WORK TO COMPLETE
Within the entries below, find the lines that hold "менее" and report only how many there are.

Top of MATERIAL FOR THE TASK

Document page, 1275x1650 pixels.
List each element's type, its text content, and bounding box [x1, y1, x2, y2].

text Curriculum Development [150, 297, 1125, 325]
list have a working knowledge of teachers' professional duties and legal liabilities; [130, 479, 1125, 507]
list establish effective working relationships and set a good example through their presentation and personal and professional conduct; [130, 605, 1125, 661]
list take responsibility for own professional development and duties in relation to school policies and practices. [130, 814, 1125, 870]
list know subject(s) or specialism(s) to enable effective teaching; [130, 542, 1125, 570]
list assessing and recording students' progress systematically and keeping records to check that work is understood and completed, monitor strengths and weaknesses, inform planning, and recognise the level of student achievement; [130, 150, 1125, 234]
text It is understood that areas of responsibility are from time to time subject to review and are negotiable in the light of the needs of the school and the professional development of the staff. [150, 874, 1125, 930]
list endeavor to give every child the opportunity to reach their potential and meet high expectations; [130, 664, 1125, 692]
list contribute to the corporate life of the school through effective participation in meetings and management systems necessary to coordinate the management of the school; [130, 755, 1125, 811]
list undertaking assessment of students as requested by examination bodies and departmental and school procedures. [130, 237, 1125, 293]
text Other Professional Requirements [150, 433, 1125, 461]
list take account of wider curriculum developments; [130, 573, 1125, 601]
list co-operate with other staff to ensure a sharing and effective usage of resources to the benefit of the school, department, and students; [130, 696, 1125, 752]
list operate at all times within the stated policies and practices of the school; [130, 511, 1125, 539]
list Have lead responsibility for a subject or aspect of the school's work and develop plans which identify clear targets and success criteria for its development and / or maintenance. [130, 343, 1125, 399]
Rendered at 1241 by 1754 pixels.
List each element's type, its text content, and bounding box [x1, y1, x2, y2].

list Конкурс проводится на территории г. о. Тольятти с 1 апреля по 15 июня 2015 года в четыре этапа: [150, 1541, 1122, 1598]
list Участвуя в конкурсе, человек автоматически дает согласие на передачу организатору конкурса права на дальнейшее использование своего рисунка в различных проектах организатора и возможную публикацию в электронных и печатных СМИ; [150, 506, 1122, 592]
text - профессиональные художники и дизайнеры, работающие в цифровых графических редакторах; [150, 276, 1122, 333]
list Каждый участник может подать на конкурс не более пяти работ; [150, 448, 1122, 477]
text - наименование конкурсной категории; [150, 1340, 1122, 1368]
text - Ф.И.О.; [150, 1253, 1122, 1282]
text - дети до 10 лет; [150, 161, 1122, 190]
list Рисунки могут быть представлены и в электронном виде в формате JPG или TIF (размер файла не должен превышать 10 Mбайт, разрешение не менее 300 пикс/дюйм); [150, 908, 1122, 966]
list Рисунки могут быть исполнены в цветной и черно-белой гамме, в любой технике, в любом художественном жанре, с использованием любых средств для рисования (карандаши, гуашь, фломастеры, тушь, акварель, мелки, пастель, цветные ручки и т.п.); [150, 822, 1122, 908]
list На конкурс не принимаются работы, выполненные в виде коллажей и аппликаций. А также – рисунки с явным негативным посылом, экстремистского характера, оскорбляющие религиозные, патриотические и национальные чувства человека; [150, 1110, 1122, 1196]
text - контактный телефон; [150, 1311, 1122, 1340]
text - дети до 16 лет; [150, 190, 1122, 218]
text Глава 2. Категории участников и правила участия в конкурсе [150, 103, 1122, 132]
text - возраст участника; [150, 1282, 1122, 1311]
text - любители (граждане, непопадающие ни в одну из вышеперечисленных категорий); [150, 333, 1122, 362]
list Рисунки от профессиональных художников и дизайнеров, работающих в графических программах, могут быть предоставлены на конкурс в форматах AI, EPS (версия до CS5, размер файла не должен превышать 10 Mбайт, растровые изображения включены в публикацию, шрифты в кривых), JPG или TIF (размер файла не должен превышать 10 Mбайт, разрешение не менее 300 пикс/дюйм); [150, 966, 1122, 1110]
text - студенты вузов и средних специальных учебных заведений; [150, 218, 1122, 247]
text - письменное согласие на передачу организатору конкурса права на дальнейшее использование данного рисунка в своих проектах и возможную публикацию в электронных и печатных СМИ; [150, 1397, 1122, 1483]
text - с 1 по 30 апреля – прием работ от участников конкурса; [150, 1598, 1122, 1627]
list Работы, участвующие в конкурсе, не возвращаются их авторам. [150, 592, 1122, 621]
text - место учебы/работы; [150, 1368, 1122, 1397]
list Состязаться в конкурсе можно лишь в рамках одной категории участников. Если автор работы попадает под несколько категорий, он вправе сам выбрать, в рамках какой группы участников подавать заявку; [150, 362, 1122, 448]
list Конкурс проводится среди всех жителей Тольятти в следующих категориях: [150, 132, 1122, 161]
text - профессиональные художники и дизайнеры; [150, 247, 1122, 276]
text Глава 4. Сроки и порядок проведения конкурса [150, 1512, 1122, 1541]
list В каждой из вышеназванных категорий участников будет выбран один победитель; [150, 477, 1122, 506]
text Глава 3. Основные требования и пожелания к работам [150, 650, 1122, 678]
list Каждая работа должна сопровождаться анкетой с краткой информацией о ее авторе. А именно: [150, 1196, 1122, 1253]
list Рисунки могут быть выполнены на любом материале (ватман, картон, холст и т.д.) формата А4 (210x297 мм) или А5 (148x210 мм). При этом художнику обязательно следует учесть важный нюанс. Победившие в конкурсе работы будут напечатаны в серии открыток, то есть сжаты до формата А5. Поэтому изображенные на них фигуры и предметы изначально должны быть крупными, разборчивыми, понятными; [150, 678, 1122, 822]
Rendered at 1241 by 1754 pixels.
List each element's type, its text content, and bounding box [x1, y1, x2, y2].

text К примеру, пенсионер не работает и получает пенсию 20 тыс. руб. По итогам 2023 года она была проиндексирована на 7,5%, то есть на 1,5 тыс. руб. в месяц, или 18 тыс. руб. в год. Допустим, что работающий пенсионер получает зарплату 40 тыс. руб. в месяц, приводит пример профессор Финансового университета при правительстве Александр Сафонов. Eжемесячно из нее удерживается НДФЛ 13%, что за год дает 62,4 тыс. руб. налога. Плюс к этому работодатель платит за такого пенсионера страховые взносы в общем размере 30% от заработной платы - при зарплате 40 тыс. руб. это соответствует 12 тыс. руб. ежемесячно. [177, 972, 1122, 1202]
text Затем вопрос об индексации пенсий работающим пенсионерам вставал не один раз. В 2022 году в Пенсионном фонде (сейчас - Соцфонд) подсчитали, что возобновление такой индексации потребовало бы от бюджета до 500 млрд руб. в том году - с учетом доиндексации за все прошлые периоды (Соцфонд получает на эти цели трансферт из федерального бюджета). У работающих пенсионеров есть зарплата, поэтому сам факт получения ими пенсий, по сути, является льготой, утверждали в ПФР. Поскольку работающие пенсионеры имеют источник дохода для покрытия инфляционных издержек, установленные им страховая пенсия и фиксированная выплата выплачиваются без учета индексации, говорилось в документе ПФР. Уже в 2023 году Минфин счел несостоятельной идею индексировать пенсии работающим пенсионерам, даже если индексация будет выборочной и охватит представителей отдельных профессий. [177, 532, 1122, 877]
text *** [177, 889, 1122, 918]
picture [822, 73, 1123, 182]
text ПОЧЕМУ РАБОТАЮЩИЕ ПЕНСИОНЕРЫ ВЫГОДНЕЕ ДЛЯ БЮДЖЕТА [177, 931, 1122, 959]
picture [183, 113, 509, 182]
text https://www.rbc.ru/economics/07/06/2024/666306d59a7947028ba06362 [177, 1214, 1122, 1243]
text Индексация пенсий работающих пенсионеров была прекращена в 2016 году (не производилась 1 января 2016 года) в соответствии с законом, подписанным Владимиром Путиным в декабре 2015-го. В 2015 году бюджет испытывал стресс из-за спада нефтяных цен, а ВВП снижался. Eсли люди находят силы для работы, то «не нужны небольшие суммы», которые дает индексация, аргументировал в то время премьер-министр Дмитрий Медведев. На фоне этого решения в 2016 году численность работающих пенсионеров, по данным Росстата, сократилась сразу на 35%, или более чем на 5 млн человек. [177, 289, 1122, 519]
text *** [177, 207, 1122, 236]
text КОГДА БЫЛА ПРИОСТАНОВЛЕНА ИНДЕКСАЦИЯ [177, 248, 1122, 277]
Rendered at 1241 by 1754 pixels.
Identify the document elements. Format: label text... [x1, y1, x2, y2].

Bottom of MATERIAL FOR THE TASK

SOLUTION FOR THIS EXERCISE
2